§ Problem statement:
What is needed here is every entry, retyped exactly.

━━━━━ Records for the exercise

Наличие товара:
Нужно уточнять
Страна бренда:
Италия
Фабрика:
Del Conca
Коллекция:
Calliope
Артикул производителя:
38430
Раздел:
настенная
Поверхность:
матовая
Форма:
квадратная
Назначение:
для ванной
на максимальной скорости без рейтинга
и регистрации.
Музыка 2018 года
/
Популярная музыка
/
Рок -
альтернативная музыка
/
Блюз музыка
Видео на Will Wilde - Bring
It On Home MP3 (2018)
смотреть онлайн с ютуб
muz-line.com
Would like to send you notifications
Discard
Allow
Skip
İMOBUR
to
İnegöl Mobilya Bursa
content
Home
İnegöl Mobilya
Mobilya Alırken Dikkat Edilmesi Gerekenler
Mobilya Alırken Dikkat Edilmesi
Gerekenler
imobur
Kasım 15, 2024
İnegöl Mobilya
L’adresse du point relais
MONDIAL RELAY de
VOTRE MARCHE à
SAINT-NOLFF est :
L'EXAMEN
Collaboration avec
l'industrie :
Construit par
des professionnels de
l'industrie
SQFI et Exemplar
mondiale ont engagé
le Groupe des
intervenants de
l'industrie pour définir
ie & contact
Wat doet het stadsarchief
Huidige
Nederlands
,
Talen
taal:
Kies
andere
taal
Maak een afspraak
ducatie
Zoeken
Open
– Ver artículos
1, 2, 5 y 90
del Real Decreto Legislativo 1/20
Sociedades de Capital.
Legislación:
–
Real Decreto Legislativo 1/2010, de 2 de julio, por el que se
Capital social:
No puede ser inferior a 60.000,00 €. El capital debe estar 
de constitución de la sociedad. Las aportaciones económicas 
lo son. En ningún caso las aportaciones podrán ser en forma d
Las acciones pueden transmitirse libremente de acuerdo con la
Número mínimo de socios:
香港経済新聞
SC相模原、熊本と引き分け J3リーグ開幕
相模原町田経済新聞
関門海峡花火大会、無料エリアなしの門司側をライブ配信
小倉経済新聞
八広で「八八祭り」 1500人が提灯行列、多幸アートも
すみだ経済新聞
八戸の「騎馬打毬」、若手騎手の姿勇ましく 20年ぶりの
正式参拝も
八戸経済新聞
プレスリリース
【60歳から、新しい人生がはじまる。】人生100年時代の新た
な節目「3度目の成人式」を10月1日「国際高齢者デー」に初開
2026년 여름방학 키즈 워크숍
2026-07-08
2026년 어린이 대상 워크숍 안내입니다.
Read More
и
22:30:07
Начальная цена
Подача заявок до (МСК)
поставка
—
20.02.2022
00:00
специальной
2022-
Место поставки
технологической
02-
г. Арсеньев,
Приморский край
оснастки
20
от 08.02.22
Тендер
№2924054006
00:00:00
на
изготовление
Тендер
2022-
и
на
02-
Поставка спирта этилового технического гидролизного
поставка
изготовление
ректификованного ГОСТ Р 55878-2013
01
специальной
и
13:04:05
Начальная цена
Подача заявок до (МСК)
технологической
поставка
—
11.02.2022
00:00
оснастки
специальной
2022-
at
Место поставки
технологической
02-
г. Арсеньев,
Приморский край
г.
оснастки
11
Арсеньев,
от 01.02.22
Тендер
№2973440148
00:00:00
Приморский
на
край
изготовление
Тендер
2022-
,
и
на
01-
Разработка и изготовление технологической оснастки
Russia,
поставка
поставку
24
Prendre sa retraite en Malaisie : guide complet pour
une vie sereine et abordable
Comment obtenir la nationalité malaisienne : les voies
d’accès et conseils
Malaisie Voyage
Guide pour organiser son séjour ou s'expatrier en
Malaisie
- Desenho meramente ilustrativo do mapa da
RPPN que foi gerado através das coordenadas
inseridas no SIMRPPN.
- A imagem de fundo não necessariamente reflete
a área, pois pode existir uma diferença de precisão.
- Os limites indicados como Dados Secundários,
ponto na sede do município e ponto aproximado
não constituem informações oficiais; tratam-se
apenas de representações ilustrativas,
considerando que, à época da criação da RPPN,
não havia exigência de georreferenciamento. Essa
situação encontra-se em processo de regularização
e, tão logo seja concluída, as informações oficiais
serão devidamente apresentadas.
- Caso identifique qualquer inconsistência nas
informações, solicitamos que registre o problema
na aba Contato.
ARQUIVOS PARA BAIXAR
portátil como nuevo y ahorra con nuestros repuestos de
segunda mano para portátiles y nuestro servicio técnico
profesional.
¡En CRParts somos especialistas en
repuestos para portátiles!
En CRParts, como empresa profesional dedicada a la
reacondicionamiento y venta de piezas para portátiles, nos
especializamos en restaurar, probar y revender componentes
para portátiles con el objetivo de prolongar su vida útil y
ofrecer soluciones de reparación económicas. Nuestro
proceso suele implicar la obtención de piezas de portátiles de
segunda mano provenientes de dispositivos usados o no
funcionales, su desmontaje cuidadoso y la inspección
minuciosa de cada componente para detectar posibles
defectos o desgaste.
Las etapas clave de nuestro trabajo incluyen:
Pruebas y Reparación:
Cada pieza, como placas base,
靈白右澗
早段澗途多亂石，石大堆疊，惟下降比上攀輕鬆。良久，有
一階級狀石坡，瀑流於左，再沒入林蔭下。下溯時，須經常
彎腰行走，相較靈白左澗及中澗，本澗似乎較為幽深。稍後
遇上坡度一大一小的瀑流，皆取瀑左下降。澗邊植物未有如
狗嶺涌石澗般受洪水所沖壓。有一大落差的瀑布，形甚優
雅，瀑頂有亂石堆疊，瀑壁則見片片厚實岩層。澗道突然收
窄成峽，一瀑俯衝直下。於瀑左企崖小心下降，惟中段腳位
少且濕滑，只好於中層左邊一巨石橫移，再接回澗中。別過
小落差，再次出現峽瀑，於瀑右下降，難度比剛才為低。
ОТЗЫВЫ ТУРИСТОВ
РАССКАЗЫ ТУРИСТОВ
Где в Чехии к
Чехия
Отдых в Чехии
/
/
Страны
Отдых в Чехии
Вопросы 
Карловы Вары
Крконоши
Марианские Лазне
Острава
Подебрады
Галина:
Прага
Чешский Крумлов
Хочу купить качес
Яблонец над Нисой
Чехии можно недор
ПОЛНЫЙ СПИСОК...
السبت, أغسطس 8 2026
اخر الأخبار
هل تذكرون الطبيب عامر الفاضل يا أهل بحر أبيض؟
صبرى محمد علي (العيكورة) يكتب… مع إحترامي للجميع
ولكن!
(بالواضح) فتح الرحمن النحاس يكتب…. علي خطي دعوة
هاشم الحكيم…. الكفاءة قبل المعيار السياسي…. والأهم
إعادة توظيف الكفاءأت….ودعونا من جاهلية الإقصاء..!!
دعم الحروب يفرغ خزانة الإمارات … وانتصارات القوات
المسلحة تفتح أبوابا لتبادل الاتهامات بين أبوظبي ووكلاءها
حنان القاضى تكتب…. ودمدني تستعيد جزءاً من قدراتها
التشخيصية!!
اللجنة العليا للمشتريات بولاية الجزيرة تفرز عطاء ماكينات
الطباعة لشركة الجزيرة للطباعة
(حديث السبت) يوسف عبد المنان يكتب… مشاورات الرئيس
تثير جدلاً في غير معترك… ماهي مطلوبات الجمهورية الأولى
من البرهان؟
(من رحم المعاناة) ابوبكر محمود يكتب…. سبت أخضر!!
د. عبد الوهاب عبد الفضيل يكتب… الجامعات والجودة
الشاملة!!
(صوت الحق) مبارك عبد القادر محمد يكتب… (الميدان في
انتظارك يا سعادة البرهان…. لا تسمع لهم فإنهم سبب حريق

━━━━━━━━━━

§ Answer box:
Наличие товара:
Нужно уточнять
Страна бренда:
Италия
Фабрика:
Del Conca
Коллекция:
Calliope
Артикул производителя:
38430
Раздел:
настенная
Поверхность:
матовая
Форма:
квадратная
Назначение:
для ванной
на максимальной скорости без рейтинга
и регистрации.
Музыка 2018 года
/
Популярная музыка
/
Рок -
альтернативная музыка
/
Блюз музыка
Видео на Will Wilde - Bring
It On Home MP3 (2018)
смотреть онлайн с ютуб
muz-line.com
Would like to send you notifications
Discard
Allow
Skip
İMOBUR
to
İnegöl Mobilya Bursa
content
Home
İnegöl Mobilya
Mobilya Alırken Dikkat Edilmesi Gerekenler
Mobilya Alırken Dikkat Edilmesi
Gerekenler
imobur
Kasım 15, 2024
İnegöl Mobilya
L’adresse du point relais
MONDIAL RELAY de
VOTRE MARCHE à
SAINT-NOLFF est :
L'EXAMEN
Collaboration avec
l'industrie :
Construit par
des professionnels de
l'industrie
SQFI et Exemplar
mondiale ont engagé
le Groupe des
intervenants de
l'industrie pour définir
ie & contact
Wat doet het stadsarchief
Huidige
Nederlands
,
Talen
taal:
Kies
andere
taal
Maak een afspraak
ducatie
Zoeken
Open
– Ver artículos
1, 2, 5 y 90
del Real Decreto Legislativo 1/20
Sociedades de Capital.
Legislación:
–
Real Decreto Legislativo 1/2010, de 2 de julio, por el que se
Capital social:
No puede ser inferior a 60.000,00 €. El capital debe estar 
de constitución de la sociedad. Las aportaciones económicas 
lo son. En ningún caso las aportaciones podrán ser en forma d
Las acciones pueden transmitirse libremente de acuerdo con la
Número mínimo de socios:
香港経済新聞
SC相模原、熊本と引き分け J3リーグ開幕
相模原町田経済新聞
関門海峡花火大会、無料エリアなしの門司側をライブ配信
小倉経済新聞
八広で「八八祭り」 1500人が提灯行列、多幸アートも
すみだ経済新聞
八戸の「騎馬打毬」、若手騎手の姿勇ましく 20年ぶりの
正式参拝も
八戸経済新聞
プレスリリース
【60歳から、新しい人生がはじまる。】人生100年時代の新た
な節目「3度目の成人式」を10月1日「国際高齢者デー」に初開
2026년 여름방학 키즈 워크숍
2026-07-08
2026년 어린이 대상 워크숍 안내입니다.
Read More
и
22:30:07
Начальная цена
Подача заявок до (МСК)
поставка
—
20.02.2022
00:00
специальной
2022-
Место поставки
технологической
02-
г. Арсеньев,
Приморский край
оснастки
20
от 08.02.22
Тендер
№2924054006
00:00:00
на
изготовление
Тендер
2022-
и
на
02-
Поставка спирта этилового технического гидролизного
поставка
изготовление
ректификованного ГОСТ Р 55878-2013
01
специальной
и
13:04:05
Начальная цена
Подача заявок до (МСК)
технологической
поставка
—
11.02.2022
00:00
оснастки
специальной
2022-
at
Место поставки
технологической
02-
г. Арсеньев,
Приморский край
г.
оснастки
11
Арсеньев,
от 01.02.22
Тендер
№2973440148
00:00:00
Приморский
на
край
изготовление
Тендер
2022-
,
и
на
01-
Разработка и изготовление технологической оснастки
Russia,
поставка
поставку
24
Prendre sa retraite en Malaisie : guide complet pour
une vie sereine et abordable
Comment obtenir la nationalité malaisienne : les voies
d’accès et conseils
Malaisie Voyage
Guide pour organiser son séjour ou s'expatrier en
Malaisie
- Desenho meramente ilustrativo do mapa da
RPPN que foi gerado através das coordenadas
inseridas no SIMRPPN.
- A imagem de fundo não necessariamente reflete
a área, pois pode existir uma diferença de precisão.
- Os limites indicados como Dados Secundários,
ponto na sede do município e ponto aproximado
não constituem informações oficiais; tratam-se
apenas de representações ilustrativas,
considerando que, à época da criação da RPPN,
não havia exigência de georreferenciamento. Essa
situação encontra-se em processo de regularização
e, tão logo seja concluída, as informações oficiais
serão devidamente apresentadas.
- Caso identifique qualquer inconsistência nas
informações, solicitamos que registre o problema
na aba Contato.
ARQUIVOS PARA BAIXAR
portátil como nuevo y ahorra con nuestros repuestos de
segunda mano para portátiles y nuestro servicio técnico
profesional.
¡En CRParts somos especialistas en
repuestos para portátiles!
En CRParts, como empresa profesional dedicada a la
reacondicionamiento y venta de piezas para portátiles, nos
especializamos en restaurar, probar y revender componentes
para portátiles con el objetivo de prolongar su vida útil y
ofrecer soluciones de reparación económicas. Nuestro
proceso suele implicar la obtención de piezas de portátiles de
segunda mano provenientes de dispositivos usados o no
funcionales, su desmontaje cuidadoso y la inspección
minuciosa de cada componente para detectar posibles
defectos o desgaste.
Las etapas clave de nuestro trabajo incluyen:
Pruebas y Reparación:
Cada pieza, como placas base,
靈白右澗
早段澗途多亂石，石大堆疊，惟下降比上攀輕鬆。良久，有
一階級狀石坡，瀑流於左，再沒入林蔭下。下溯時，須經常
彎腰行走，相較靈白左澗及中澗，本澗似乎較為幽深。稍後
遇上坡度一大一小的瀑流，皆取瀑左下降。澗邊植物未有如
狗嶺涌石澗般受洪水所沖壓。有一大落差的瀑布，形甚優
雅，瀑頂有亂石堆疊，瀑壁則見片片厚實岩層。澗道突然收
窄成峽，一瀑俯衝直下。於瀑左企崖小心下降，惟中段腳位
少且濕滑，只好於中層左邊一巨石橫移，再接回澗中。別過
小落差，再次出現峽瀑，於瀑右下降，難度比剛才為低。
ОТЗЫВЫ ТУРИСТОВ
РАССКАЗЫ ТУРИСТОВ
Где в Чехии к
Чехия
Отдых в Чехии
/
/
Страны
Отдых в Чехии
Вопросы 
Карловы Вары
Крконоши
Марианские Лазне
Острава
Подебрады
Галина:
Прага
Чешский Крумлов
Хочу купить качес
Яблонец над Нисой
Чехии можно недор
ПОЛНЫЙ СПИСОК...
السبت, أغسطس 8 2026
اخر الأخبار
هل تذكرون الطبيب عامر الفاضل يا أهل بحر أبيض؟
صبرى محمد علي (العيكورة) يكتب… مع إحترامي للجميع
ولكن!
(بالواضح) فتح الرحمن النحاس يكتب…. علي خطي دعوة
هاشم الحكيم…. الكفاءة قبل المعيار السياسي…. والأهم
إعادة توظيف الكفاءأت….ودعونا من جاهلية الإقصاء..!!
دعم الحروب يفرغ خزانة الإمارات … وانتصارات القوات
المسلحة تفتح أبوابا لتبادل الاتهامات بين أبوظبي ووكلاءها
حنان القاضى تكتب…. ودمدني تستعيد جزءاً من قدراتها
التشخيصية!!
اللجنة العليا للمشتريات بولاية الجزيرة تفرز عطاء ماكينات
الطباعة لشركة الجزيرة للطباعة
(حديث السبت) يوسف عبد المنان يكتب… مشاورات الرئيس
تثير جدلاً في غير معترك… ماهي مطلوبات الجمهورية الأولى
من البرهان؟
(من رحم المعاناة) ابوبكر محمود يكتب…. سبت أخضر!!
د. عبد الوهاب عبد الفضيل يكتب… الجامعات والجودة
الشاملة!!
(صوت الحق) مبارك عبد القادر محمد يكتب… (الميدان في
انتظارك يا سعادة البرهان…. لا تسمع لهم فإنهم سبب حريق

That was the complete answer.